Say My Name


It is no longer strange and shocking when I hear all sort of mispronunciation of my name. Sometimes it sounds weird and often times it is just funny. The thought that I could probably have rechristened myself while I was 14 hours on board my Delta flight from Nigeria to some sha’s/ dra’s like Latisha, Keisha, Shokensha, Shondra, Mirandra just in a bid to spare myself from the gazes I get everywhere when my name is called and millions of heads turn trying to catch a glimpse of the person whose name sounds foreign. My name has created a lot of drama as a result of the difficulty in pronouncing it since my arrival in the U.S.

My name is Ayomidamope and it simply means “my Joy mixes with thanks.” The cause of the situation surrounding my birth; been the only surviving of triplets could not but make my parents dig deep for a well thought of name that embodies all their emotions: the joy, the hope, miracle my birth brought along . I have had to answer questions like, ” Do you speak Swahili?’ just because my name sounds different and also the frustration of telling some bunch of dummies that Africa is a continent with millions of people and not just another country like Puerto rico.

I knew I could easily have opted for my middle name which is English but sticking to my African name does mean more than just the name .Every name we answer to as Africans has a great meaning attached to it because it is mostly well thought of. I have relish the everyday experiences of living in America but I still carry the identity of who I am and where I come from with me in my name.

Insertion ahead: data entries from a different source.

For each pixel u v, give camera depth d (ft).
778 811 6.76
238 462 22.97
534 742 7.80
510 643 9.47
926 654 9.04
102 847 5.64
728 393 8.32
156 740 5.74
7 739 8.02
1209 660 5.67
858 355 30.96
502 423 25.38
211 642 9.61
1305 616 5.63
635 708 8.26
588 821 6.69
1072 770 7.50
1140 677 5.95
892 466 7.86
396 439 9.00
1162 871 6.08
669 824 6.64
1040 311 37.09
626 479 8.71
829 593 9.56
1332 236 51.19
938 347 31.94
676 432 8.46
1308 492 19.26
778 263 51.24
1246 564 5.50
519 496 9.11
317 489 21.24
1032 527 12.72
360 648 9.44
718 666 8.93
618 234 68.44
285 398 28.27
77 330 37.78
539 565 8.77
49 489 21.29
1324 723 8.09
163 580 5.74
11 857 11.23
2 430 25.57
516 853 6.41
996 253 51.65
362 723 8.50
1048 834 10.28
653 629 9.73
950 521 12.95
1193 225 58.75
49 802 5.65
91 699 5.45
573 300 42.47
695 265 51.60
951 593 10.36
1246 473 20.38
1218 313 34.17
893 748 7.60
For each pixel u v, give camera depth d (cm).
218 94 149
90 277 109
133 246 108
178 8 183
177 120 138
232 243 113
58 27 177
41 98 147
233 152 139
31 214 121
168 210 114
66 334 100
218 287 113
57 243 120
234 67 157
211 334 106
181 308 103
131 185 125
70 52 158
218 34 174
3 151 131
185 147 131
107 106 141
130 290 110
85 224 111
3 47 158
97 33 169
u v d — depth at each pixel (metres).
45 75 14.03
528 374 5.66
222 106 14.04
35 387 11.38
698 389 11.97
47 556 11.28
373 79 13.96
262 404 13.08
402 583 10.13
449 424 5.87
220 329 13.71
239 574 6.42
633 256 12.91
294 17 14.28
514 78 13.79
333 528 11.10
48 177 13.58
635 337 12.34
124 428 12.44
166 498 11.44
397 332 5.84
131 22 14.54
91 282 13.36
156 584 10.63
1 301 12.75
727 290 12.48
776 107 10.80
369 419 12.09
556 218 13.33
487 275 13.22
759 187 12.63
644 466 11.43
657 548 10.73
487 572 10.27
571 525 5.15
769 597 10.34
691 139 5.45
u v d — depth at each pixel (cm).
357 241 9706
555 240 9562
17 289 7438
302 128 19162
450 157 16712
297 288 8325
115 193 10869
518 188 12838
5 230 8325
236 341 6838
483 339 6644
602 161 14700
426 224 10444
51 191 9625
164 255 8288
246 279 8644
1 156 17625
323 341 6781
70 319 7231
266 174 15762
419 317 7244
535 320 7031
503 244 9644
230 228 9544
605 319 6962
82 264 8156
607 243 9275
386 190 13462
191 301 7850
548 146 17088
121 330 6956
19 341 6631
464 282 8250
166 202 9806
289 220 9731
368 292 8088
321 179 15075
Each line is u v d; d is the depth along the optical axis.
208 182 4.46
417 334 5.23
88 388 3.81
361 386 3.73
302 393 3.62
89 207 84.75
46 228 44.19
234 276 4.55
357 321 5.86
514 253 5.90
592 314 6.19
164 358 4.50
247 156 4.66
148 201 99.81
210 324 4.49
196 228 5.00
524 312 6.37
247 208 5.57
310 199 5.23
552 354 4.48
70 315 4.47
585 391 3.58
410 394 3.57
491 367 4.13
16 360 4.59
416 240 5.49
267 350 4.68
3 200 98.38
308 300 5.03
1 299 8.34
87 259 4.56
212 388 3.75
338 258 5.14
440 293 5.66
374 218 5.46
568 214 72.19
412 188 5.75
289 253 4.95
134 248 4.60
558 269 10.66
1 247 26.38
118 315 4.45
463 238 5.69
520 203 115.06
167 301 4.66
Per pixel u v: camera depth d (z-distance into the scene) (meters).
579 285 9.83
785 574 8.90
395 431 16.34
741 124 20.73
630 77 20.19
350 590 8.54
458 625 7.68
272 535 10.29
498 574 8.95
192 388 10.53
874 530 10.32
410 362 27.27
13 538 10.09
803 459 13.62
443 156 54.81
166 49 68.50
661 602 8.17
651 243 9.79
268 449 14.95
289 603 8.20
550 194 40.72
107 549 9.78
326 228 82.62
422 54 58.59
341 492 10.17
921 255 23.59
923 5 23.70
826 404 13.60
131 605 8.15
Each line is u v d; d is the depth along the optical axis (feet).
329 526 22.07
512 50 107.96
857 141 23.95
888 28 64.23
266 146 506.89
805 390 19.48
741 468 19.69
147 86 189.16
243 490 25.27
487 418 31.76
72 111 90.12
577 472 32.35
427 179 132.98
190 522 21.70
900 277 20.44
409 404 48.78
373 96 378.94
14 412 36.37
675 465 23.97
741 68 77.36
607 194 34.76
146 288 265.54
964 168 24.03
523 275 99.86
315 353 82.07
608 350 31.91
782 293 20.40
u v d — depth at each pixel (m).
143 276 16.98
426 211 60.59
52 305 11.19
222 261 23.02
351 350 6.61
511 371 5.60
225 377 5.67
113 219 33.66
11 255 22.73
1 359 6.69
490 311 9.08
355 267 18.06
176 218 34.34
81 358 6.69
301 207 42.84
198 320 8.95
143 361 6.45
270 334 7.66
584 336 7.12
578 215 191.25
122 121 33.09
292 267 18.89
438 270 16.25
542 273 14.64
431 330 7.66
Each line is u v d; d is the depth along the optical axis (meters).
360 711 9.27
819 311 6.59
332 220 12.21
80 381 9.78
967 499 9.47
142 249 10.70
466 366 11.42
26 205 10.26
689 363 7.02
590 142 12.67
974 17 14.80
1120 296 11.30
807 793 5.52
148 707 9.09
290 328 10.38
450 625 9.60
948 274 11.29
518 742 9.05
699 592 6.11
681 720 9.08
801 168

The challenges of mispronouncing and misspelling my name are all reasonable and the feelings evoke from the errors are not bothersome no more. I now quickly come to the rescue of my professors in class immediately I could read the look on their faces that depict their reluctance of both not to offend and the choking in trying to make an effort to call my name. Anyway, I am here to maintain an identity not transform it and America is known as the melting pot of nationalities and cultures and as long as that remain, just learn to call my name.